Sind diese Journalisten nicht mit Kameras und Handys ausgestattet, um selbst Videos über solche Szenen zu machen und dann zu veröffentlichen? Man kann davon ausgehen, dass fast alle Medienvertreter Kameras und Handys besitzen, um das zu machen. Aber warum haben sie es nicht gemacht? Waren sie so schockiert über solche Szenen gewesen? Unterstellen wir mal, dass es so ist, dann hätte es doch Videos von anderen Nutzern gegeben, die sich in Chemnitz aufgehalten haben, wie es sonst immer der Fall ist.
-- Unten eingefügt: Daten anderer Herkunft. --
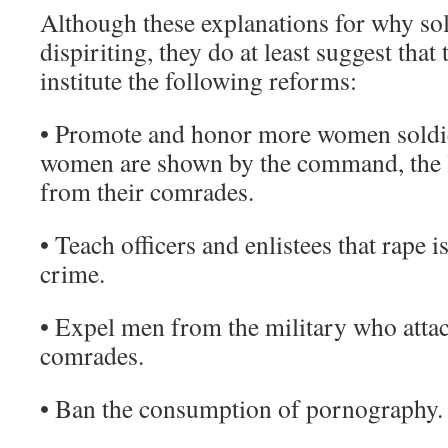
Although these explanations for why sol
dispiriting, they do at least suggest that
institute the following reforms:
• Promote and honor more women soldie
women are shown by the command, the le
from their comrades.
• Teach officers and enlistees that rape i
crime.
• Expel men from the military who attac
comrades.
• Ban the consumption of pornography.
Spätestens nach dem Interview Maaßens, nein, spätestens nach den Einschätzungen der Generalstaatsanwaltschaft oder nach den Aussagen Kretschmers hätte man Beweise nachlegen müssen. Und selbst dann wäre es nicht fair gewesen, dass man Spitzenpolitiker und Beamte in dieser Form angreift, denn bei einer derartig dünnen Beweislage muss man sich nicht wundern, wenn Juristen und Politiker nach freier Beweiswürdigung zum Schluss kommen, dass man hier nicht von «Menschen-, Hetz- oder Ausländerjagden» sprechen kann.

Medien verlangen jetzt Beweise von Maaßen, die sie selbst nicht vorlegen können, um ihre Thesen mit Belegen zu untermauern. Das ist kein Journalismus, das ist eine politische Kampagne, die nun Druck auf jene ausüben will, die ihre Thesen nicht stützen wollen. Auch die Bild-Zeitung, spielt hier ein perfides Doppelspiel, indem sie zum einen ein politisch brisantes Interview führt, zum anderen macht sie dieses Interview nicht jedermann öffentlich zugänglich, so dass es anderen Medien leicht gemacht wird, die Worte von Maaßen weiter zu verdrehen.
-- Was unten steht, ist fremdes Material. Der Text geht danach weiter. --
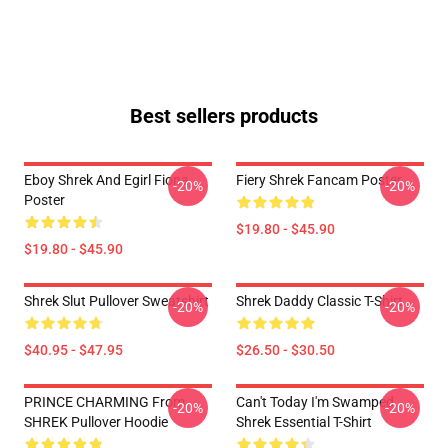
Best sellers products
Eboy Shrek And Egirl Fiona
Fiery Shrek Fancam Poster
-20%
-20%
Poster
$19.80 - $45.90
$19.80 - $45.90
Shrek Slut Pullover Sweatshirt
Shrek Daddy Classic T-Shirt
-20%
-20%
$40.95 - $47.95
$26.50 - $30.50
PRINCE CHARMING From
Can't Today I'm Swamped
-20%
-20%
SHREK Pullover Hoodie
Shrek Essential T-Shirt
Er sagte gerade nicht, dass das Video aus Chemnitz, auf das sich alle Berufen eine Fälschung ist, sondern es reich nicht ausreiche, um die Hetzjagd-These zu stützen, weil es sich um eine einzelne, wenn auch unschöne Szene, handelt. Und jetzt findest eine Beweislastumkehr zu Lasten eines hohen Bundesbeamten statt, der Beweise der Medien nicht so würdigte wie sie politisch gewollt ist. Niemand hat Medien und Politik gezwungen alleine aufgrund eines immer wieder herangezogenen Videos, zu behaupten, dass eine «Menschen-» oder «Hetzjagd» gegen Ausländer stattgefunden hat. Die Medien hatten nun auch zwei Wochen lang Zeit gehabt, weitere Videos, Fotos oder Tonaufnahmen zu präsentieren, auf denen sie ihre These schützen können.

Es ist nicht die Aufgabe eines Verfassungsschutzpräsidenten, politisch gewollte Thesen zu stützen. Es ist vielleicht auch nicht die Aufgabe Medien für ihre Arbeit zu kritisieren. Aber wenn er in einem Interview nach seiner Einschätzung gefragt werde, wie er die Lage in Chemnitz am 26. August bewerte, dann muss es ihm erlaubt sein, eine . wenn auch vorsichtige — Einschätzung abzugeben, ohne dass man gleich nach Rücktritt schreibt.